A thin wire connects to the centers of the plates. The current \(I\) is constant, the radius of the capacitor is \(a\), and the separation of the plates is \(w\ll a\). Assume that the current flows out over the plates in such a way that the surface charge is uniform, at any given time, and is zero at \(t=0\). Find the magnetic field at a distance \(s\) from the axis.

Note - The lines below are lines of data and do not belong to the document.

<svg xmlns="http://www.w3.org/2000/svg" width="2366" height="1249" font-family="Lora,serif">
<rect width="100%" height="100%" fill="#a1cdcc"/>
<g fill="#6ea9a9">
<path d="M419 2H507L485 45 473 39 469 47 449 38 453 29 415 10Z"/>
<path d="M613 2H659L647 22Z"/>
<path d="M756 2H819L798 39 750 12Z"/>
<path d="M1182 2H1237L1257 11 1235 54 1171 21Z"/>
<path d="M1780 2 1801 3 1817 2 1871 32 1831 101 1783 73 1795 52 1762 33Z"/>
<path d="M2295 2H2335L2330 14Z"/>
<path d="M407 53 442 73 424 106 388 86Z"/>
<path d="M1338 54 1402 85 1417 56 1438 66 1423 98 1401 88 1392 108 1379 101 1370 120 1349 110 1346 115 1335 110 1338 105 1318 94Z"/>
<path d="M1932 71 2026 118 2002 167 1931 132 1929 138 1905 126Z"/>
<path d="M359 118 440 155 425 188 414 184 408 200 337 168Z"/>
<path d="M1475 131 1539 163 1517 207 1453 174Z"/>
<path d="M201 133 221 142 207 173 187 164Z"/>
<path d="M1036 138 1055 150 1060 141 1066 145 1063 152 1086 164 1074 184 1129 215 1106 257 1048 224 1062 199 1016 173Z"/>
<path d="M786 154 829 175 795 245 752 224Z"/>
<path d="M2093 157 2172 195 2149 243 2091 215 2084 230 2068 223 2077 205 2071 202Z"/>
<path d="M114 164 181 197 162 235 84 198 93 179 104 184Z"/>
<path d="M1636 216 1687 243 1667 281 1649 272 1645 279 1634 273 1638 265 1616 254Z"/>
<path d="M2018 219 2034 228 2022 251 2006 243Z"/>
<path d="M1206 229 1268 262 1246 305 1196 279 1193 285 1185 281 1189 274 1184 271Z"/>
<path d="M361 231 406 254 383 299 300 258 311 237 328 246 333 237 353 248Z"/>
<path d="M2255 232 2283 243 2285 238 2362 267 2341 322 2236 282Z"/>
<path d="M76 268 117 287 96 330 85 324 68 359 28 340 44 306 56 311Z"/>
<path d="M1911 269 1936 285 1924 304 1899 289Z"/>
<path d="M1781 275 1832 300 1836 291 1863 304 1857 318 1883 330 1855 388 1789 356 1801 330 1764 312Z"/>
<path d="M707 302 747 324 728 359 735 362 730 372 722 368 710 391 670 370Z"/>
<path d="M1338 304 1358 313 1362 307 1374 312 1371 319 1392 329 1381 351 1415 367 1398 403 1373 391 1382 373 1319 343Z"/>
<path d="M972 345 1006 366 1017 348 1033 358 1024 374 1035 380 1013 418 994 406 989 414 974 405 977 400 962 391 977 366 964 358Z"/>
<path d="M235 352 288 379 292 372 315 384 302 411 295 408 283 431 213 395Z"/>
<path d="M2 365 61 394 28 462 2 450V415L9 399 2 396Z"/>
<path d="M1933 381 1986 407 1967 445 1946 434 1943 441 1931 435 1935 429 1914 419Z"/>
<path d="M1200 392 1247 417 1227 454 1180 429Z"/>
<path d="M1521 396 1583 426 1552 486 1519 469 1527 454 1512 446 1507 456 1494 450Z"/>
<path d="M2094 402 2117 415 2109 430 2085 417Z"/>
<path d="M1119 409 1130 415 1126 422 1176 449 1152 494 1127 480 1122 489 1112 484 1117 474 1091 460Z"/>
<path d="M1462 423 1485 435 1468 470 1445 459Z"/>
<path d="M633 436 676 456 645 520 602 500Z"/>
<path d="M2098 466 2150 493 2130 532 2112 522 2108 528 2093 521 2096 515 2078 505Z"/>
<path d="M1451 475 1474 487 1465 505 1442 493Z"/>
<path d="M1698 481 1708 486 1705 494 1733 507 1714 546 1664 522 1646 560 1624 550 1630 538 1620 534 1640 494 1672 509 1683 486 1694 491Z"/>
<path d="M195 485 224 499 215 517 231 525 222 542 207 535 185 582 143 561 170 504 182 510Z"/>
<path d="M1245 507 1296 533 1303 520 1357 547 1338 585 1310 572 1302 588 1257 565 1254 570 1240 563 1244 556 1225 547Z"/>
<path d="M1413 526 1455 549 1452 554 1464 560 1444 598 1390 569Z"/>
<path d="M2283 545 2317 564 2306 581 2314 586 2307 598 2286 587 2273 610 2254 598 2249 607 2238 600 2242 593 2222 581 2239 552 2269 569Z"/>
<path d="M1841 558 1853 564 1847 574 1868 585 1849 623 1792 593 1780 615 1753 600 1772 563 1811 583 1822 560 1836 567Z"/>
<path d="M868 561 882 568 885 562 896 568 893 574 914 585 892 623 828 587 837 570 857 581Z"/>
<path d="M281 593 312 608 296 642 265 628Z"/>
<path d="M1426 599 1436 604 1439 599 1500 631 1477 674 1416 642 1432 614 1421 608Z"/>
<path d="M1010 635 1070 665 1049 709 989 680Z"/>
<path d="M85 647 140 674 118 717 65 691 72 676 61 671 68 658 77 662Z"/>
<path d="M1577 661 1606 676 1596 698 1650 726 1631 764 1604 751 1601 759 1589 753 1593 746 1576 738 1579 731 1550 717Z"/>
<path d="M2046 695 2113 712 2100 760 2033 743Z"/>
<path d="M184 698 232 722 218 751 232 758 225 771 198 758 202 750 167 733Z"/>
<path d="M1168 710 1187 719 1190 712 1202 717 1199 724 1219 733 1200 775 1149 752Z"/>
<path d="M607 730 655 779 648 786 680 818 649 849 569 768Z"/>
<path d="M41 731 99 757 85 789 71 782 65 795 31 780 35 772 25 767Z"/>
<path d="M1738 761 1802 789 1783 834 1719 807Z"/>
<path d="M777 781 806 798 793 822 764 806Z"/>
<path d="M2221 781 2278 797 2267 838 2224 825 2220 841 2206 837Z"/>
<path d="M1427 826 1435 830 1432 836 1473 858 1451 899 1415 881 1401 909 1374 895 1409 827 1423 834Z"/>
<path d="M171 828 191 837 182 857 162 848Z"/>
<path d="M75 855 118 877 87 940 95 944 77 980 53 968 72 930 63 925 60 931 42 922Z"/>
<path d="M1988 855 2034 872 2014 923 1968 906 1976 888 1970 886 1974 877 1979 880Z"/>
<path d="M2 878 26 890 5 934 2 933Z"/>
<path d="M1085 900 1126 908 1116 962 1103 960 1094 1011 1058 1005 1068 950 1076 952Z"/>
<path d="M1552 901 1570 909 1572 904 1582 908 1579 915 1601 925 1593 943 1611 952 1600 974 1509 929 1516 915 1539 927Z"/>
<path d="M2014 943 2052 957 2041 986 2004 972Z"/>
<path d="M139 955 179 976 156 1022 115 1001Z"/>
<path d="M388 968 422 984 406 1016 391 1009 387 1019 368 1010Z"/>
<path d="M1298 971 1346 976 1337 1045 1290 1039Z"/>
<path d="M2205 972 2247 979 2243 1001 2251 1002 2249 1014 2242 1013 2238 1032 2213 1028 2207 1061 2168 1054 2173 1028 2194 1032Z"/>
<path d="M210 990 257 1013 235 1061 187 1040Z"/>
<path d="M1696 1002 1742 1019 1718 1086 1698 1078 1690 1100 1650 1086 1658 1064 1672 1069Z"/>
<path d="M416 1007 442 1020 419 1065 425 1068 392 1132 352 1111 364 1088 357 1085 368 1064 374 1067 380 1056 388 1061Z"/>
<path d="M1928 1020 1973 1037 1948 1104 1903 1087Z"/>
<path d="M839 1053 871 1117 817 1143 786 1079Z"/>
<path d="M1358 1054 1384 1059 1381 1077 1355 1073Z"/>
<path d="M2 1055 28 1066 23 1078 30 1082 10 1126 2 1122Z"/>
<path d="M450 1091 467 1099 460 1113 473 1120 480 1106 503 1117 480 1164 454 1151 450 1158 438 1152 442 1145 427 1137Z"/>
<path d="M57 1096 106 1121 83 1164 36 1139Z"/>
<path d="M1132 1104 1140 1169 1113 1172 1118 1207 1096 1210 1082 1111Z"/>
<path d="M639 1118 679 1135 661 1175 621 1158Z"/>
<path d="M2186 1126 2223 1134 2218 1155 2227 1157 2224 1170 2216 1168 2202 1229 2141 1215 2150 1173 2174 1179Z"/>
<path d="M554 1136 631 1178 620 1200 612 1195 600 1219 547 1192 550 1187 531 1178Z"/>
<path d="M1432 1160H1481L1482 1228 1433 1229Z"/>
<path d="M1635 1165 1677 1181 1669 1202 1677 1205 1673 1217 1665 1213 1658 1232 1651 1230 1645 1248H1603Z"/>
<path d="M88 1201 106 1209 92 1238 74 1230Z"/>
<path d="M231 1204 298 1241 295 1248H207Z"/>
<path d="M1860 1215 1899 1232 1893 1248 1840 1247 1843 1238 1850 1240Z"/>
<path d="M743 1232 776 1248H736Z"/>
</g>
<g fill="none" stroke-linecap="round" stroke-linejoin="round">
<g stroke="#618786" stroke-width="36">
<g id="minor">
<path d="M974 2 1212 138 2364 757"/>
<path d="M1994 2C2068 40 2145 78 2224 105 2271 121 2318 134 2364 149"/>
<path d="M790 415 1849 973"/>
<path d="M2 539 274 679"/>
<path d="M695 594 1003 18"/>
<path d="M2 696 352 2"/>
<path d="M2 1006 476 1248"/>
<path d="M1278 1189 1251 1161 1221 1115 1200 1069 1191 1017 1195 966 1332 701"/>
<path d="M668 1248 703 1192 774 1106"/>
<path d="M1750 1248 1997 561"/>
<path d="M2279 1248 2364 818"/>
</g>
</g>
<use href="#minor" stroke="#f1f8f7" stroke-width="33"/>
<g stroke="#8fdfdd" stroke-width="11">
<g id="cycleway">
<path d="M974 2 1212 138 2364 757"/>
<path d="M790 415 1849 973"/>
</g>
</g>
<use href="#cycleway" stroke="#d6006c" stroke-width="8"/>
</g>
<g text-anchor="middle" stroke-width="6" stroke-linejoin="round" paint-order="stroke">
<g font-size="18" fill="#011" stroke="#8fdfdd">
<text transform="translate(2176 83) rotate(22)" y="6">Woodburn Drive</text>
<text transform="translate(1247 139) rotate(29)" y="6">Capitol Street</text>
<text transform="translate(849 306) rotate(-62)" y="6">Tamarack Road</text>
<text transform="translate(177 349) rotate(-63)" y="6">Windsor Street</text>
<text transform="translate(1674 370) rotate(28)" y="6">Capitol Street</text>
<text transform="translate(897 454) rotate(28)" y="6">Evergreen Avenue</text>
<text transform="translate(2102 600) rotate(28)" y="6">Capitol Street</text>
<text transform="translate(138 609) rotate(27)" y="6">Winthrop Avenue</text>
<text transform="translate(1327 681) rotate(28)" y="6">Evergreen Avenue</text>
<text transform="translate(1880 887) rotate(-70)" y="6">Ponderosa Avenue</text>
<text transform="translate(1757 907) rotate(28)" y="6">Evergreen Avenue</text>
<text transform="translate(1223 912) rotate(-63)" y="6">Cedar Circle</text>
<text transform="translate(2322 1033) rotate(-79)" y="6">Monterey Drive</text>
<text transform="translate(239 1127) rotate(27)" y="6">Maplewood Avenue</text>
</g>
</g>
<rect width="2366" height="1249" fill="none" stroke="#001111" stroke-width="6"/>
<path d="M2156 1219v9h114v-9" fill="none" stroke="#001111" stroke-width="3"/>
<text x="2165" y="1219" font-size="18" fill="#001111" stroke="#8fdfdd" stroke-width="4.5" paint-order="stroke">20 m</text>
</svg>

$$\sigma(t)=\frac{Q(t)}{\pi a^2}=\frac{It}{\pi a^2}$$ The electric field is $$\vec{E}=\frac{\sigma(t)}{\epsilon_0}\hat{z}=\frac{It}{\pi\epsilon_0 a^2}\hat{z}$$ The displacement current density is $$\vec{J}_b=\epsilon_0\frac{\partial \vec{E}}{\partial t}=\frac{I}{\pi\ a^2}\hat{z}.$$ Drawing an amperian loop at radius \(s\), \begin{align} \oint \vec{B}\cdot d\vec{l} &= \mu_0 I_{\text{d}_{\text{enc}}}\\ B\cdot 2\pi s &= \mu_o\frac{I}{\pi a^2}\cdot \pi s^2 = \mu_0I\frac{s^2}{a^2}\\ B &= \frac{\mu_0Is^2}{2\pi s a^2} \end{align} So, $$\vec{B}=\frac{\mu_0Is}{2\pi a^2}\hat{\phi}$$

Maxwell's Equations

The four electric and magnetic equations are called the Maxwell's equations. \begin{cases} \nabla\cdot\textbf{E} = \frac{\rho}{\epsilon} \\[2ex] \nabla\cdot\textbf{B} = 0 \\[2ex] \nabla\times\textbf{E} = -\frac{\partial \textbf{B}}{\partial t} \\[2ex] \nabla\times\textbf{B} = \mu_0\textbf{J} + \mu_0 \epsilon_0 \frac{\partial\textbf{E}}{\partial t} \end{cases} In terms of free charge and current, the Maxwell's equations can be written as \begin{cases} \nabla\cdot\textbf{D} = \rho_f \\[2ex] \nabla\cdot\textbf{B} = 0 \\[2ex] \nabla\times\textbf{E} = -\frac{\partial \textbf{B}}{\partial t} \\[2ex] \nabla\times\textbf{H} = \textbf{J}_f + \frac{\partial\textbf{D}}{\partial t} \end{cases}

Electromagnetic Wave

When charge density \(\rho\) and current density \(\rho\) are zero, the Maxwell's equations will be \begin{cases} \nabla\cdot\textbf{E} = 0 , &\text{(1)}\\[2ex] \nabla\cdot\textbf{B} = 0 , &\text{(2)}\\[2ex] \nabla\times\textbf{E} = -\frac{\partial \textbf{B}}{\partial t} , &\text{(3)}\\[2ex] \nabla\times\textbf{B} = \mu_0 \epsilon_0 \frac{\partial\textbf{E}}{\partial t} , &\text{(4)} \end{cases} Curl of curl of E-field is \begin{align} \nabla\times\left(\nabla\times\textbf{E}\right) &= \nabla\times\left(-\frac{\partial\textbf{B}}{\partial t}\right) \\ \nabla\left(\nabla\cdot\textbf{E}\right) - \nabla^2\textbf{E} &= -\frac{\partial}{\partial t} \left(\nabla\times\textbf{B}\right)\\ \nabla^2\textbf{E} &= \mu_0\epsilon_0\frac{\partial^2\textbf{E}}{\partial t^2} \end{align} Similarly, \begin{align} \nabla\times\left(\nabla\times\textbf{B}\right) &= \nabla\times\left(\mu_0\epsilon_0\frac{\partial\textbf{E}}{\partial t}\right) \\ \nabla\left(\nabla\cdot\textbf{B}\right) - \nabla^2\textbf{B} &= \mu_0\epsilon_0\frac{\partial}{\partial t} \left(\nabla\times\textbf{E}\right)\\ \nabla^2\textbf{B} &= \mu_0\epsilon_0\frac{\partial^2\textbf{B}}{\partial t^2} \end{align} So, the means electric field and magnetic field, satisfying the three dimensional wave equation $$\nabla^2f = \frac{1}{v^2}\frac{\partial f}{\partial t^2} $$ are waves, namely electromagnetic wave, with a wave speed $$ c = \frac{1}{\sqrt{\epsilon_0\mu_0}}$$ which is equal to the speed of light. This suggests light may be a type of electromagnetic wave.